▶ **What the task asks**
Please copy out the data below, from the line containing "Rank the series" through the line containing "What is the lowest", changing no character.

▶ **Input records**
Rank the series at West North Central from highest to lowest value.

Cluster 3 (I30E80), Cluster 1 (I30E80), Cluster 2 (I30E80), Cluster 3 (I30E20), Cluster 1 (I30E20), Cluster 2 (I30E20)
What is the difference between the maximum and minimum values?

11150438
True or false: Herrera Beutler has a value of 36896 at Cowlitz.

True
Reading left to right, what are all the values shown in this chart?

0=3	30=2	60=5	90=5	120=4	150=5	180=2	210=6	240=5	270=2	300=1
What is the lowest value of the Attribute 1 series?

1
...
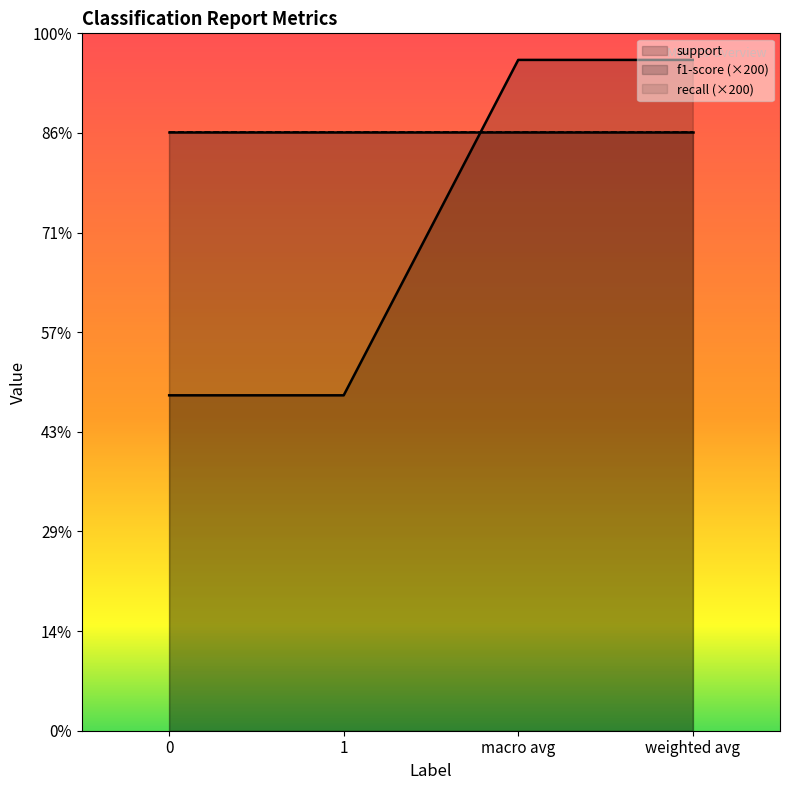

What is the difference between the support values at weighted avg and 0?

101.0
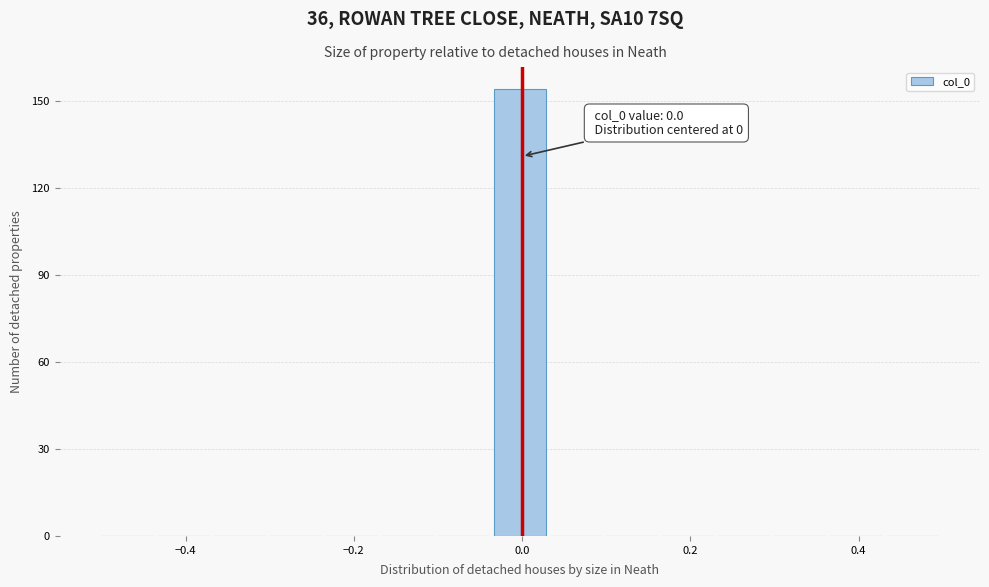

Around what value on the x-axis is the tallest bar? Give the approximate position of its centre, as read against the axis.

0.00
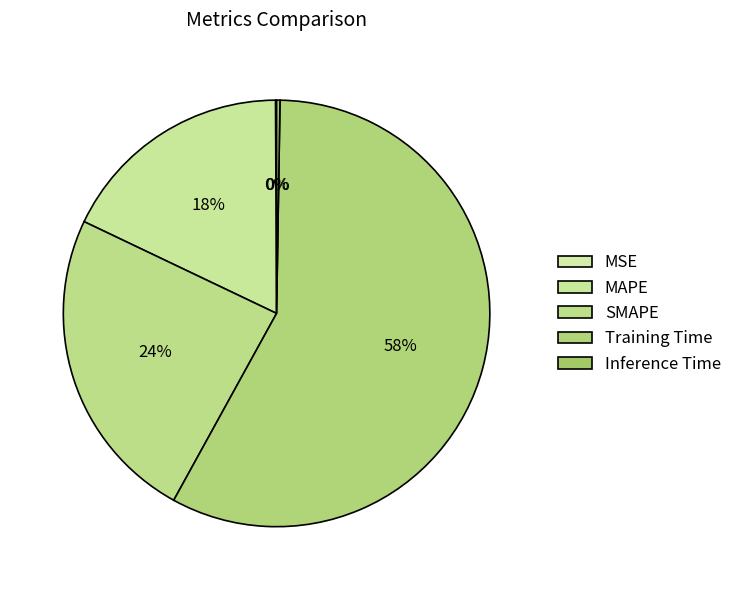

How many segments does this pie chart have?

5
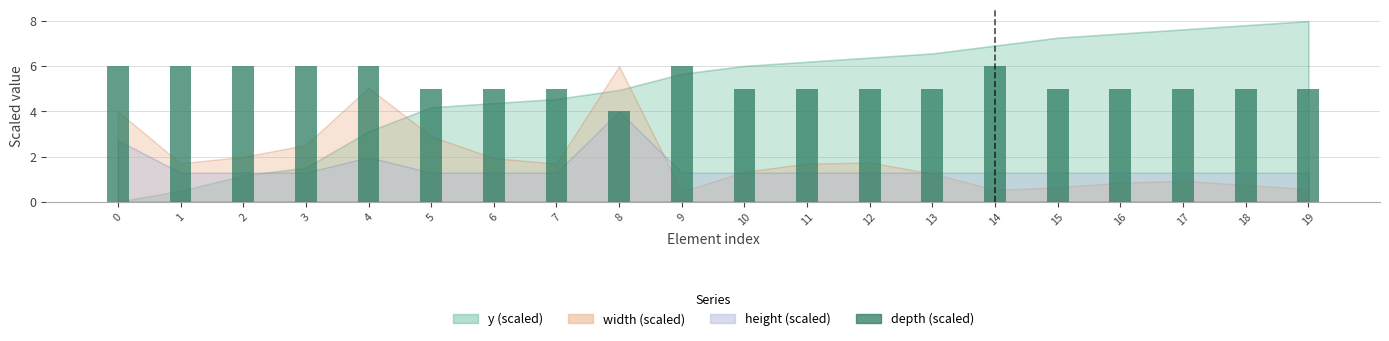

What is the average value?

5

▶ **Task output**
Rank the series at West North Central from highest to lowest value.

Cluster 3 (I30E80), Cluster 1 (I30E80), Cluster 2 (I30E80), Cluster 3 (I30E20), Cluster 1 (I30E20), Cluster 2 (I30E20)
What is the difference between the maximum and minimum values?

11150438
True or false: Herrera Beutler has a value of 36896 at Cowlitz.

True
Reading left to right, what are all the values shown in this chart?

0=3	30=2	60=5	90=5	120=4	150=5	180=2	210=6	240=5	270=2	300=1
What is the lowest value of the Attribute 1 series?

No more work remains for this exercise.